The workshops clearly illustrated that when people worry about ‘chemicals’, they are using the word as shorthand for ‘toxic molecules that might harm me’. It is understandable that chemists would want to correct this misuse of the generic word ‘chemicals’, but people find it pedantic and patronising when they do. This is especially true when they have legitimate concerns to discuss · for example, whether pesticide residues in food pose any health risks.

Staying positive

This all shows that chemists have often been fighting the wrong battle. Rather than putting their energies into battling negative perceptions of chemistry, they should instead tackle an overwhelming lack of awareness by acting as ambassadors for their subject.

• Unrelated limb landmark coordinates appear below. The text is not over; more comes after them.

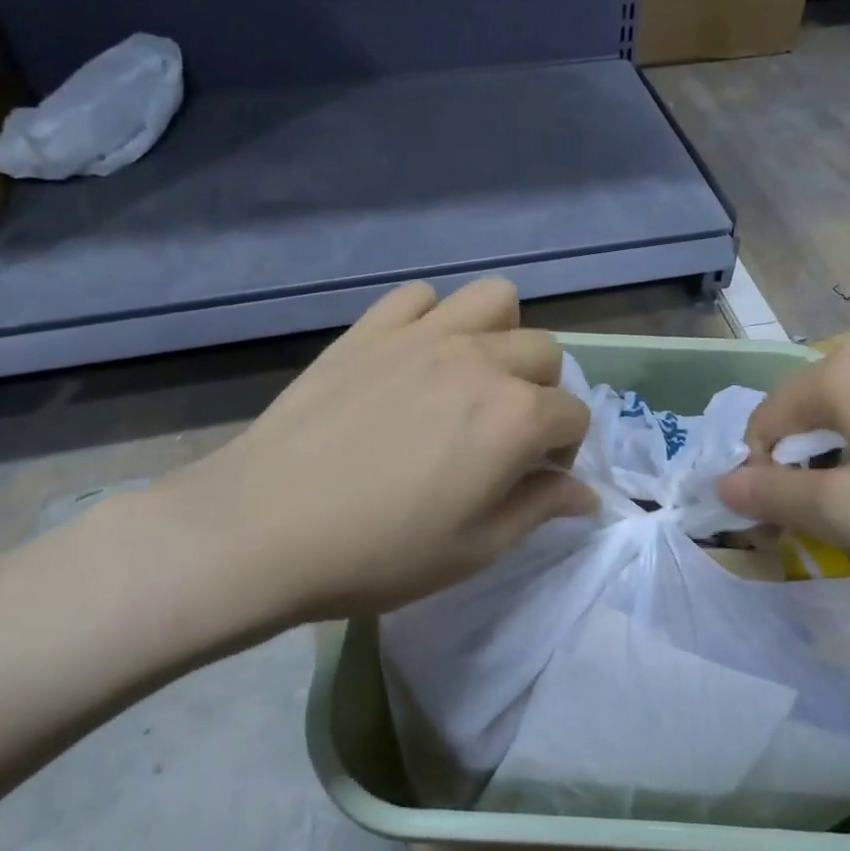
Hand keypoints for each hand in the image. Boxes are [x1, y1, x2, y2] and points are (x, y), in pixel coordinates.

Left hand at [143, 278, 593, 639]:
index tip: (536, 480)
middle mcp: (480, 360)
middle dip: (543, 393)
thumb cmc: (379, 553)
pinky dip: (431, 319)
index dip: (565, 451)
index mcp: (515, 416)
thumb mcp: (475, 548)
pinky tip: (414, 360)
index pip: (573, 415)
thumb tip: (586, 495)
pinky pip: (419, 297)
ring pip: (495, 300)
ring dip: (501, 336)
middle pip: (544, 352)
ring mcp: (422, 335)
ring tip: (473, 379)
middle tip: (507, 435)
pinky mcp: (370, 330)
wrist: (262, 529)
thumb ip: (539, 509)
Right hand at [715, 341, 849, 593]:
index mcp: (843, 372)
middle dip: (798, 480)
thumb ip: (774, 496)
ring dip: (839, 479)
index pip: (763, 423)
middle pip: (806, 422)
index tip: (776, 537)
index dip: (756, 481)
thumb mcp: (849, 513)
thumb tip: (722, 485)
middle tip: (816, 538)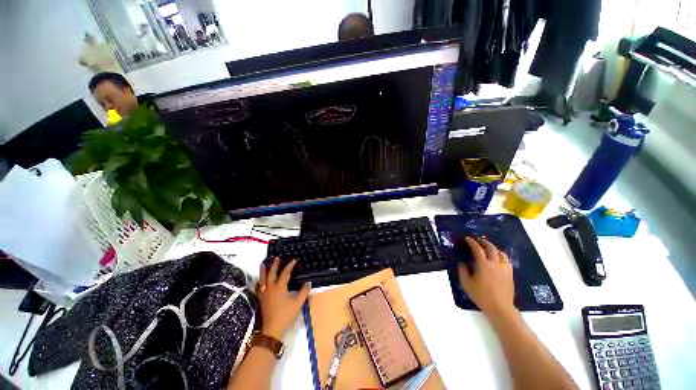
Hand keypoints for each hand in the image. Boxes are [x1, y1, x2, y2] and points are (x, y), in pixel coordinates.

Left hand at [257, 258, 309, 339]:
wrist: (272, 329)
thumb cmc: (286, 315)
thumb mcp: (298, 303)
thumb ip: (304, 292)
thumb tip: (308, 282)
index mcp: (280, 287)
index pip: (285, 273)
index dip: (289, 266)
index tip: (293, 260)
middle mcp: (270, 288)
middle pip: (272, 273)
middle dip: (274, 265)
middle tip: (276, 258)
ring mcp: (264, 294)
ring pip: (263, 279)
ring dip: (263, 271)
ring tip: (263, 264)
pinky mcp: (261, 299)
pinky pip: (259, 287)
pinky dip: (259, 282)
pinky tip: (260, 281)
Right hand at [457, 237, 514, 315]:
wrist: (500, 308)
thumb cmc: (481, 295)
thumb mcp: (466, 283)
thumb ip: (462, 270)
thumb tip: (462, 262)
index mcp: (483, 265)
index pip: (477, 248)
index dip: (471, 242)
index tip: (466, 238)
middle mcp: (495, 264)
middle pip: (491, 248)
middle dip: (483, 242)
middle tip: (477, 240)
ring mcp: (505, 268)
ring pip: (501, 253)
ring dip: (493, 248)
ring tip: (488, 249)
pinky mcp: (510, 274)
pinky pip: (506, 260)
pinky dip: (500, 256)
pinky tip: (497, 259)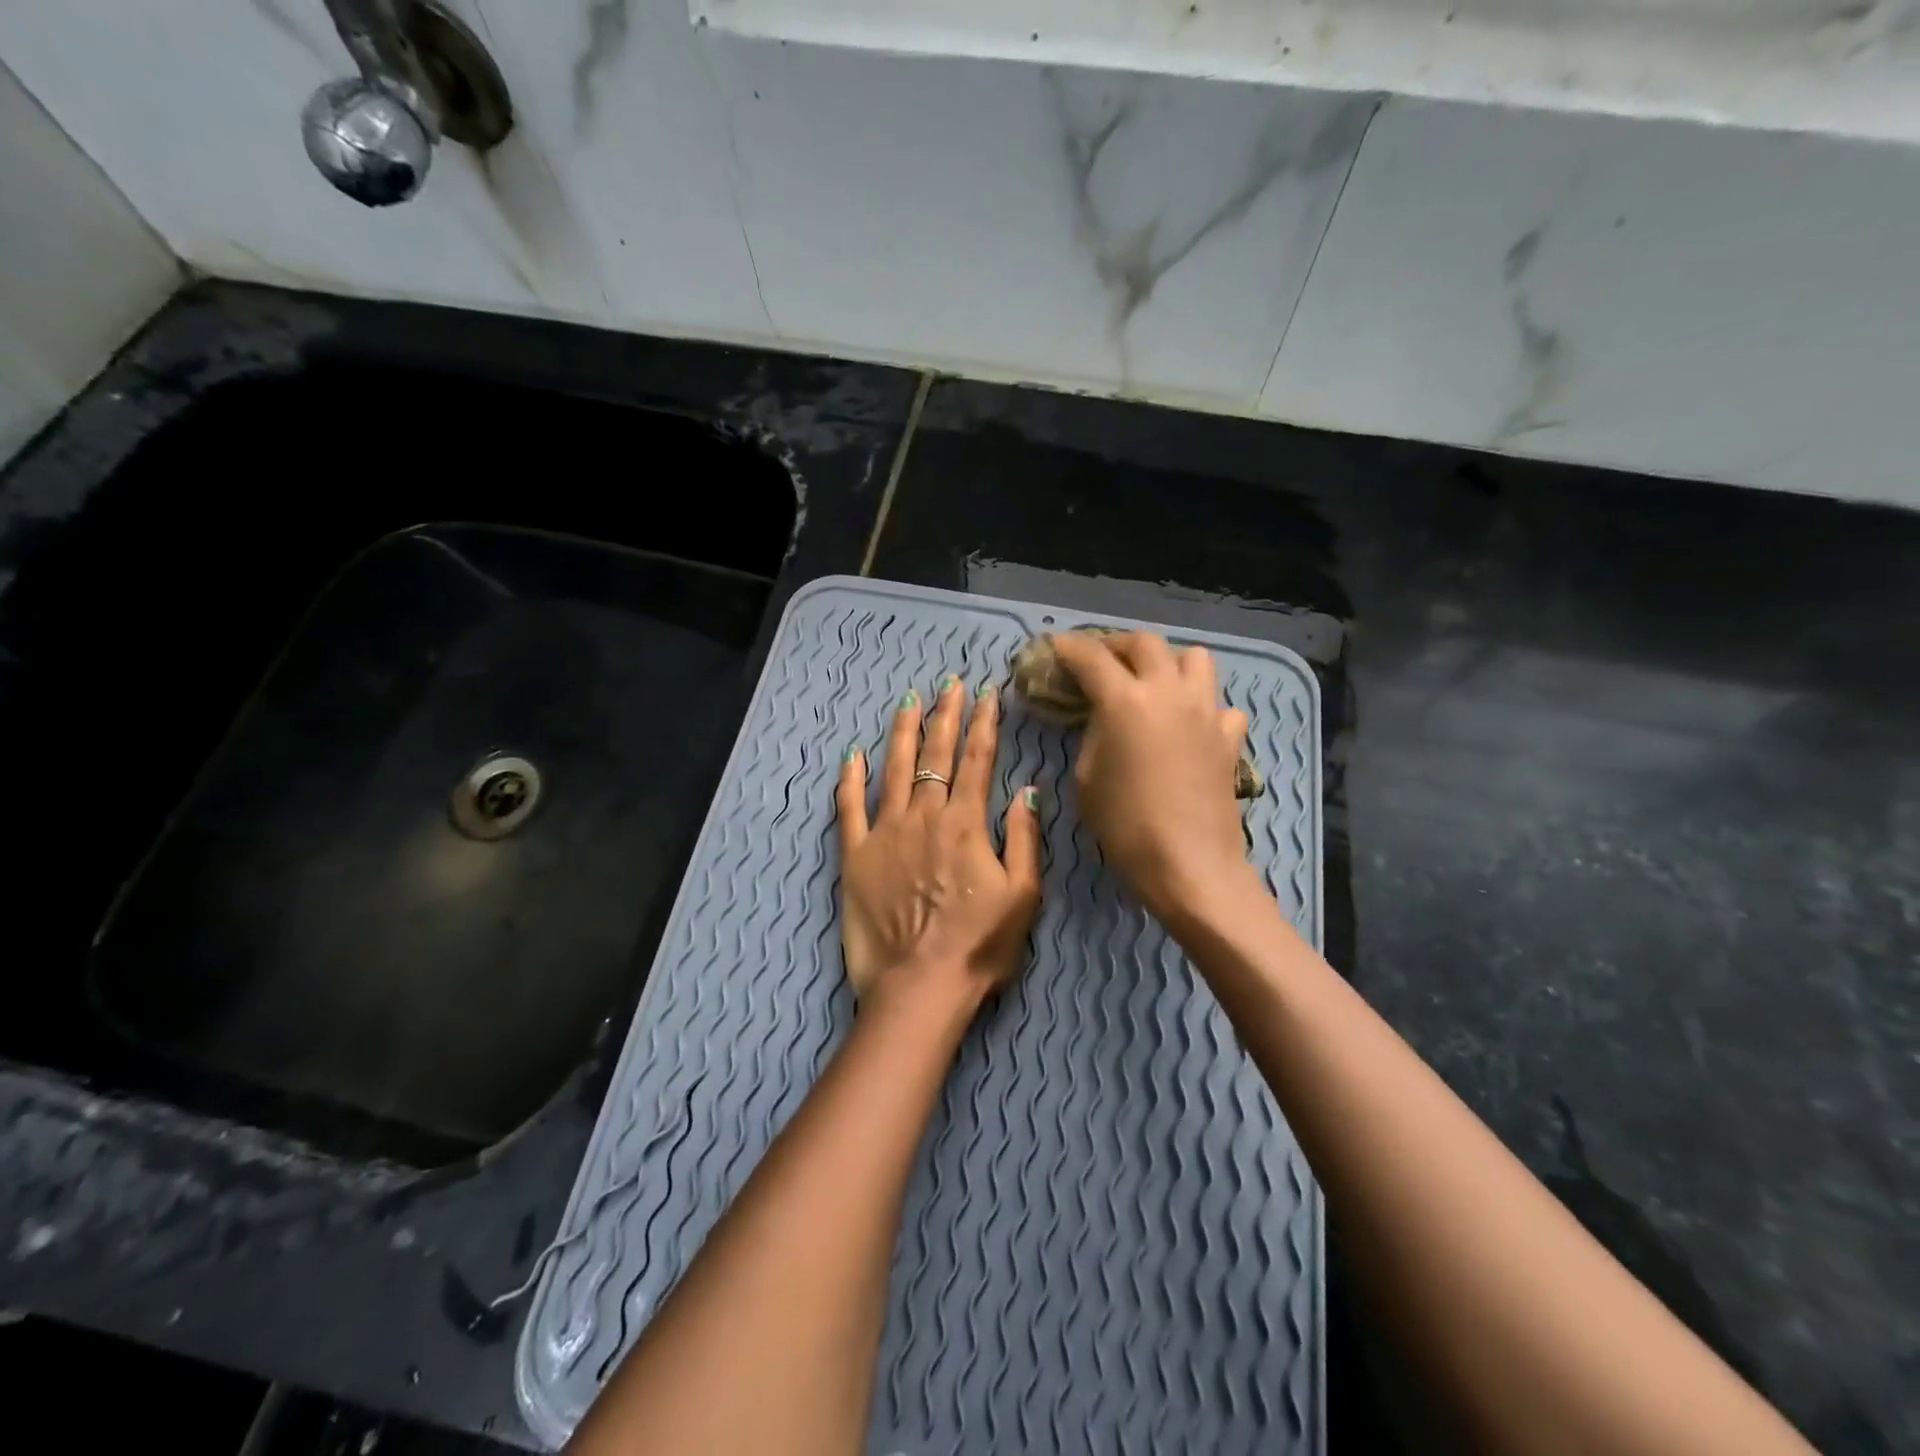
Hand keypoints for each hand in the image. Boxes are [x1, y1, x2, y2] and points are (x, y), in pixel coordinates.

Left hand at [835, 675, 1041, 1014]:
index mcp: (966, 824)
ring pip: (894, 769)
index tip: (987, 694)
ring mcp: (885, 833)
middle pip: (936, 754)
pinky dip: (850, 778)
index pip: (978, 760)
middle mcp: (925, 817)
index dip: (984, 723)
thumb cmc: (980, 946)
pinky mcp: (855, 855)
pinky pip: (849, 808)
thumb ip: (1024, 837)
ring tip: (908, 701)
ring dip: (902, 732)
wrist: (920, 987)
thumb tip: (1026, 788)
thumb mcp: (1024, 895)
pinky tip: (852, 753)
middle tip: (949, 685)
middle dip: (945, 715)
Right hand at [1048, 632, 1253, 925]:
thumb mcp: (1087, 778)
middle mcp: (1168, 692)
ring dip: (1167, 662)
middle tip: (1100, 661)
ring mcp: (1205, 711)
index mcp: (1125, 700)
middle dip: (1116, 645)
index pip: (1090, 656)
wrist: (1190, 864)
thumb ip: (1093, 735)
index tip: (1055, 647)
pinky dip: (1202, 706)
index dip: (1068, 646)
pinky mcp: (1229, 736)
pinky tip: (1190, 726)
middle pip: (1144, 642)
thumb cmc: (1126, 826)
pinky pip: (1219, 704)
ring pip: (1193, 657)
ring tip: (1152, 682)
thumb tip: (1103, 718)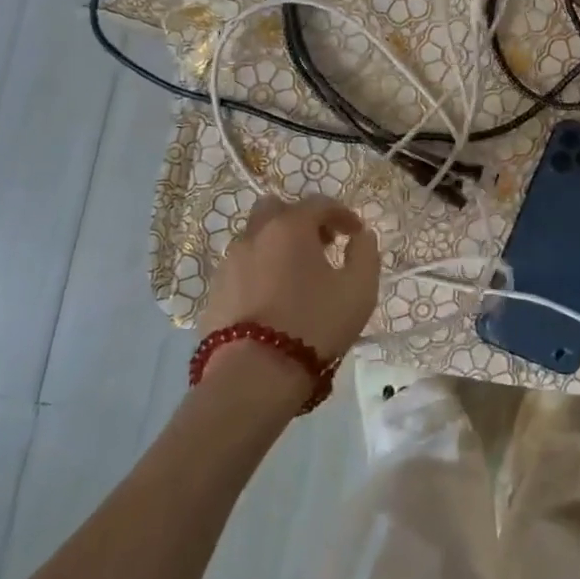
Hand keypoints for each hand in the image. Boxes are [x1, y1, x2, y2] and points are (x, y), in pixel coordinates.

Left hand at [199, 197, 380, 363]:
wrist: (254, 375)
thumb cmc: (314, 324)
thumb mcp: (359, 289)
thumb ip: (365, 253)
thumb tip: (361, 236)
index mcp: (290, 227)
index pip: (319, 203)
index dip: (342, 214)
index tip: (355, 234)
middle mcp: (255, 235)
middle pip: (276, 209)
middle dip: (301, 220)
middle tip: (320, 245)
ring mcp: (229, 263)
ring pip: (255, 238)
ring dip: (277, 246)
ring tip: (297, 276)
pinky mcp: (214, 292)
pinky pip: (241, 268)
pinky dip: (259, 271)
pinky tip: (273, 298)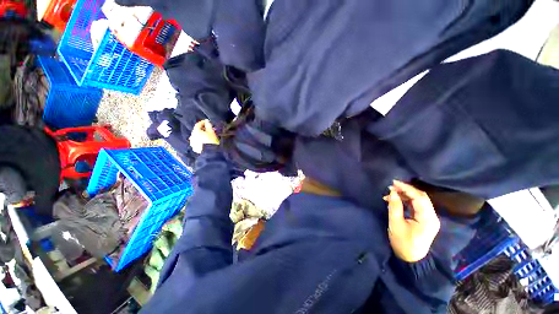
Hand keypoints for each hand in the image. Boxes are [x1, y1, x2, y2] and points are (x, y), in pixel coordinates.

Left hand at [190, 120, 219, 153]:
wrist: (210, 152)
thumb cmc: (211, 141)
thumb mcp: (211, 132)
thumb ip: (208, 125)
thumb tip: (206, 121)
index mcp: (196, 131)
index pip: (198, 124)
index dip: (203, 122)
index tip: (208, 122)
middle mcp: (192, 136)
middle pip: (196, 130)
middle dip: (202, 129)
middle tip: (209, 129)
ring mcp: (192, 142)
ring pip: (196, 136)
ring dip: (201, 134)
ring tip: (207, 136)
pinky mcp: (194, 147)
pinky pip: (196, 141)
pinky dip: (200, 139)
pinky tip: (204, 141)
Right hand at [384, 180, 440, 261]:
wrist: (411, 259)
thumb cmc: (403, 243)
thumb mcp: (396, 224)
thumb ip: (394, 206)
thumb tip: (392, 192)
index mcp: (427, 218)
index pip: (419, 197)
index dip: (406, 188)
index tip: (393, 182)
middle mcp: (432, 216)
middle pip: (421, 197)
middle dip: (406, 189)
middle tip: (391, 186)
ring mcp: (429, 218)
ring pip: (419, 200)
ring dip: (405, 195)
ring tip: (391, 193)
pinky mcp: (425, 220)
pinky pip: (416, 206)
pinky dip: (406, 200)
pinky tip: (396, 200)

Better communication requires a different approach. Assuming a didactic tone or dismissing people’s concerns as ignorant only reinforces stereotypes, and makes people switch off. In the workshops, people were most enthused by chemistry’s role in so many aspects of everyday life, including food, medicines and energy.

It’s also worth reminding people what chemists actually do. Most survey participants initially regarded ‘chemists’ as retail pharmacists, who unsurprisingly garner very high trust ratings. But once they learned more about chemists, the trust rating did not dip · in fact, many people were interested in finding out more about the profession. This should all reassure chemists that people are likely to be interested in what they have to say, and will not automatically write you off as boring or fear you as dangerous. Chemists who have withdrawn into a bunker mentality should emerge and engage.

And who should you engage with? Those reflexively lambasting any modern technology are unlikely to experience a Damascene conversion, no matter how persuasive your rhetoric, while science fair attendees are already onside. Instead, aim for the neutrals · the vast majority of people who know almost nothing about your world, beyond the little they gleaned in the classroom. To reach them, the most effective channels are one-to-one conversations, online engagement and · above all – local and national media.

The goal is not necessarily to encourage more people to pursue chemistry professionally, but to slowly, incrementally raise the quality of public debate about chemical technologies. Perhaps chemists are not universally loved – who is? – but they are certainly not loathed, either. So let the conversation begin.